The cost to sequence a human genome has fallen to around $1,000. So the ambition and scale of big biomedical data has increased proportionately. Researchers in the UK are undertaking a project to sequence the genomes of 100K individuals. In the US, the Precision Medicine Initiative will sequence 1 million individuals. Combining this data with detailed clinical and health data will allow machine learning and other techniques to more accurately predict a wider range of disease susceptibilities and responses to treatments. Private companies are undertaking their own big genomic projects and are even sequencing the “microbiomes” of research participants to see what role good and bad microbes play in health.

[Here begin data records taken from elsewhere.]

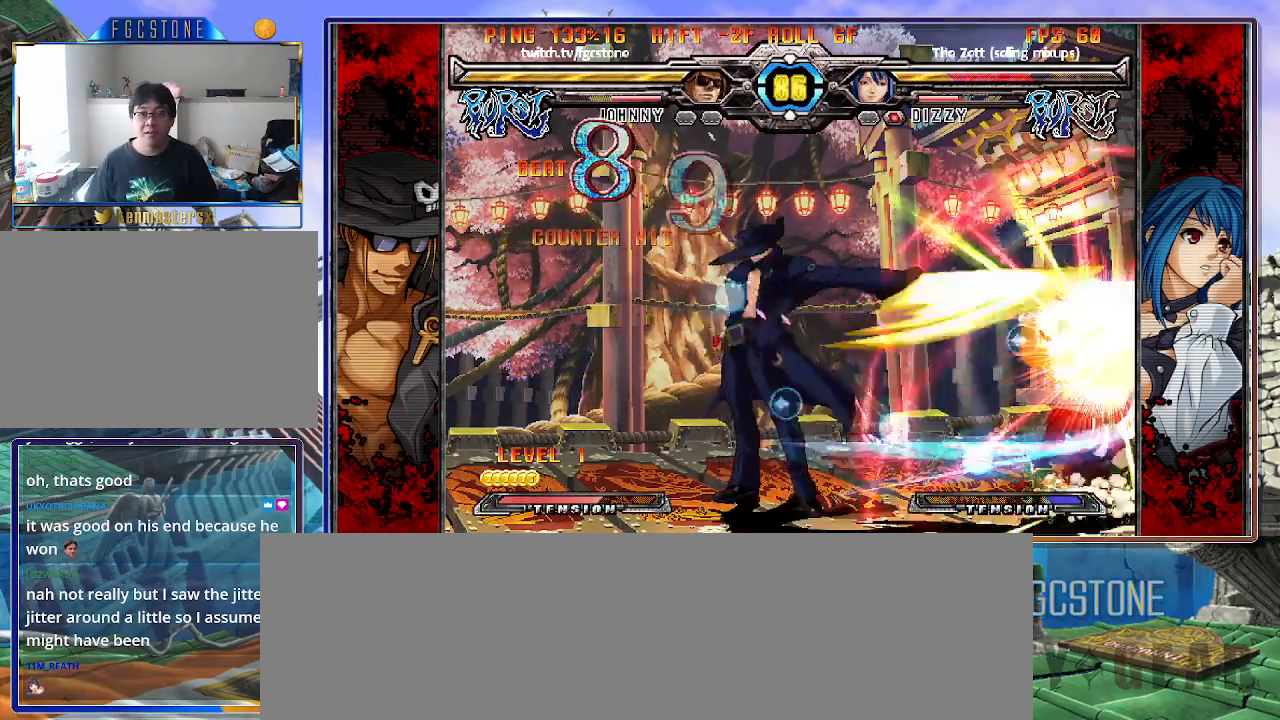
{"buttons": [], "left_stick": "right", "events": []}
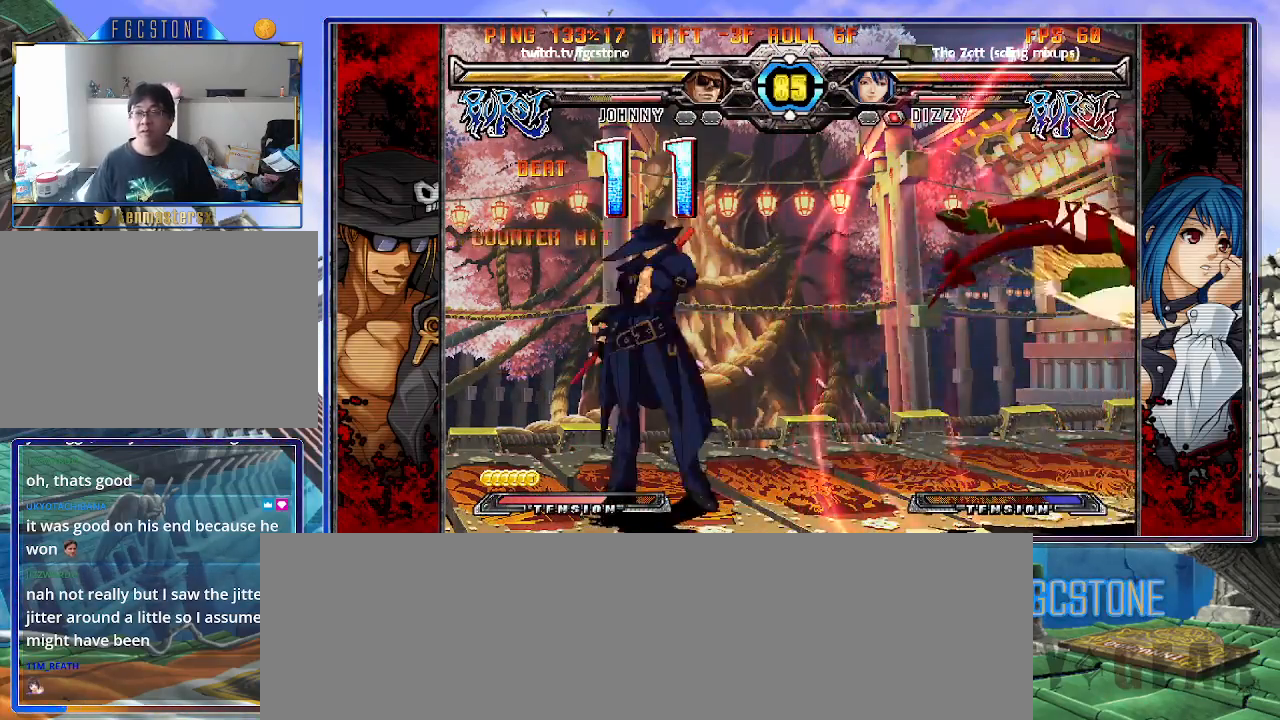
{"buttons": [], "left_stick": "right", "events": []}
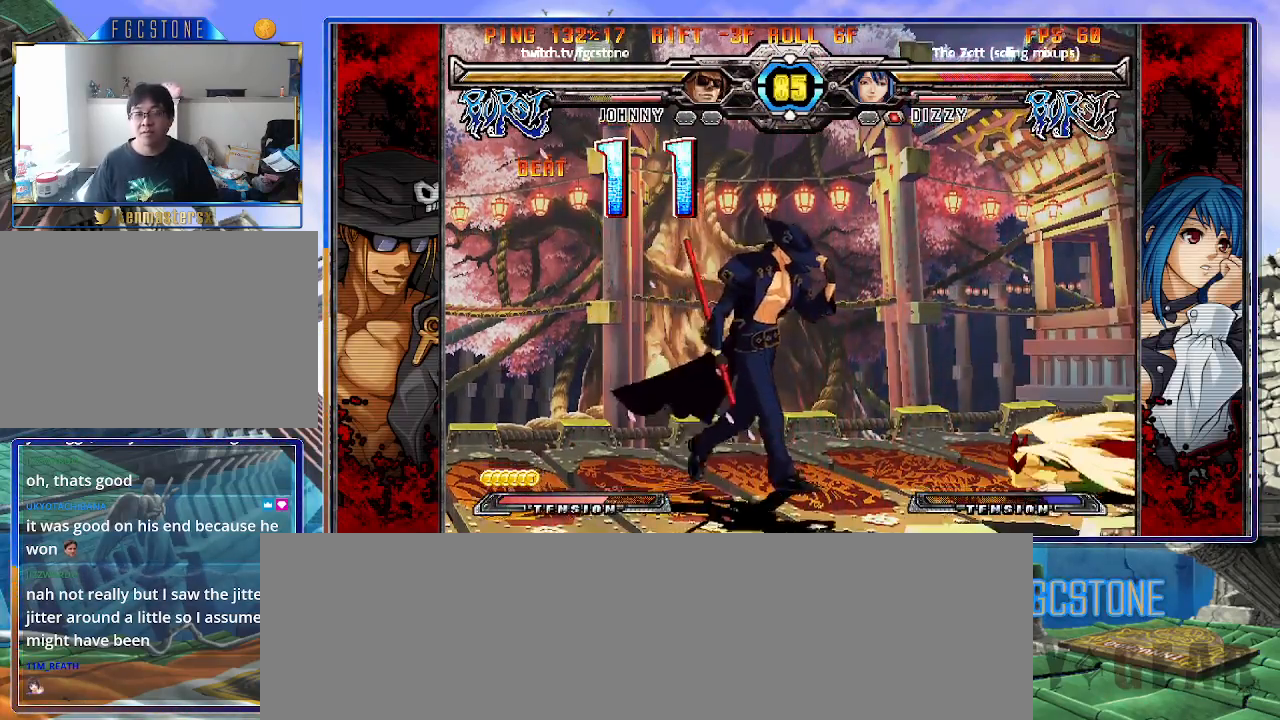
{"buttons": [], "left_stick": "left", "events": [[33, "left_stick", "center"], [83, "left_stick", "left"], [150, "left_stick", "down"], [233, "left_stick", "right"], [267, "HS", "down"], [300, "left_stick", "center"], [350, "HS", "up"], [467, "left_stick", "left"]]}
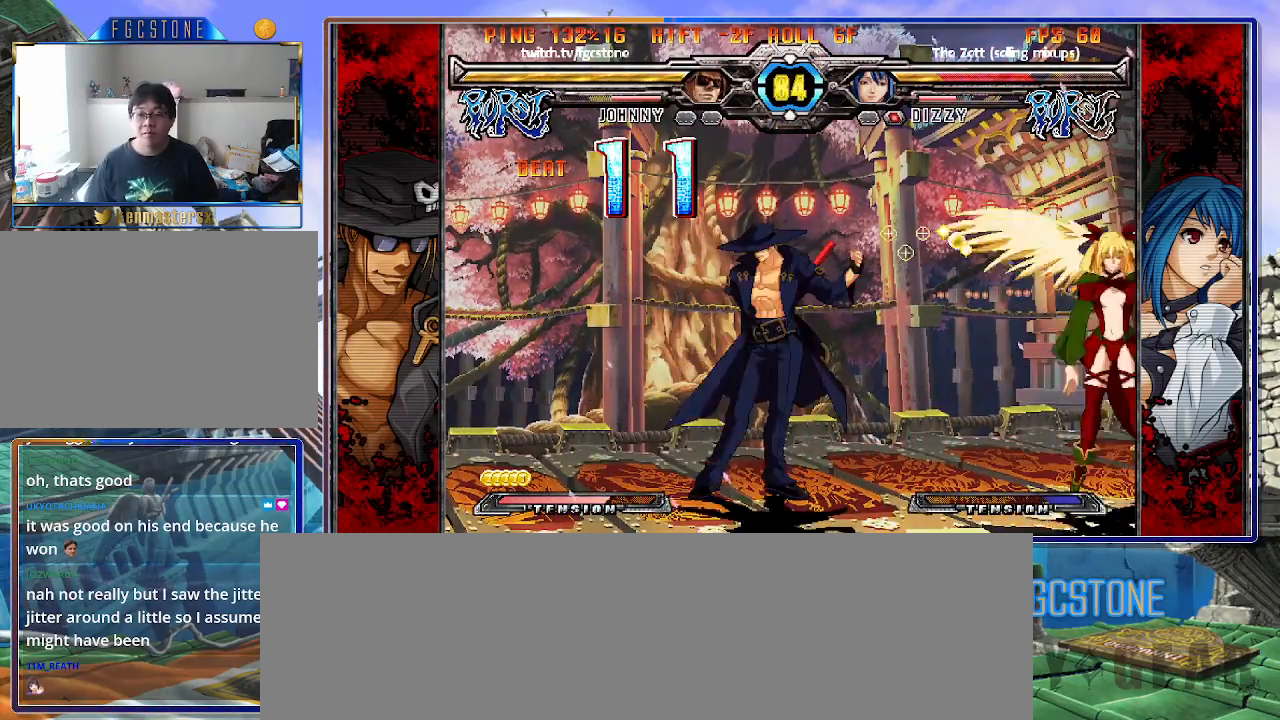
{"buttons": ["HS", "K", "S"], "left_stick": "center", "events": [[67, "left_stick", "down"], [117, "left_stick", "right"], [217, "HS", "down"], [217, "left_stick", "center"], [267, "HS", "up"], [467, "HS", "down"], [467, "K", "down"], [467, "S", "down"]]}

Like Moore’s law that predicted the vast increasing in computing power, the amount of biomedical data we can collect is on a similar trajectory. Genomics data combined with electronic medical records combined with data from wearables and mobile apps combined with environmental data will one day shroud each individual in a data cloud. In the not too distant future, maybe medicine will involve feeding a patient’s data cloud to an artificial intelligence that has learned to make diagnoses and recommendations by looking through millions of other personal data clouds. It seems hard to conceive, but this is the trajectory of precision medicine. Technology has a way of sneaking up on us and the pace of change keeps getting faster. Note that the management and analysis of all of this data will be very hard. I’ll cover that in a future post.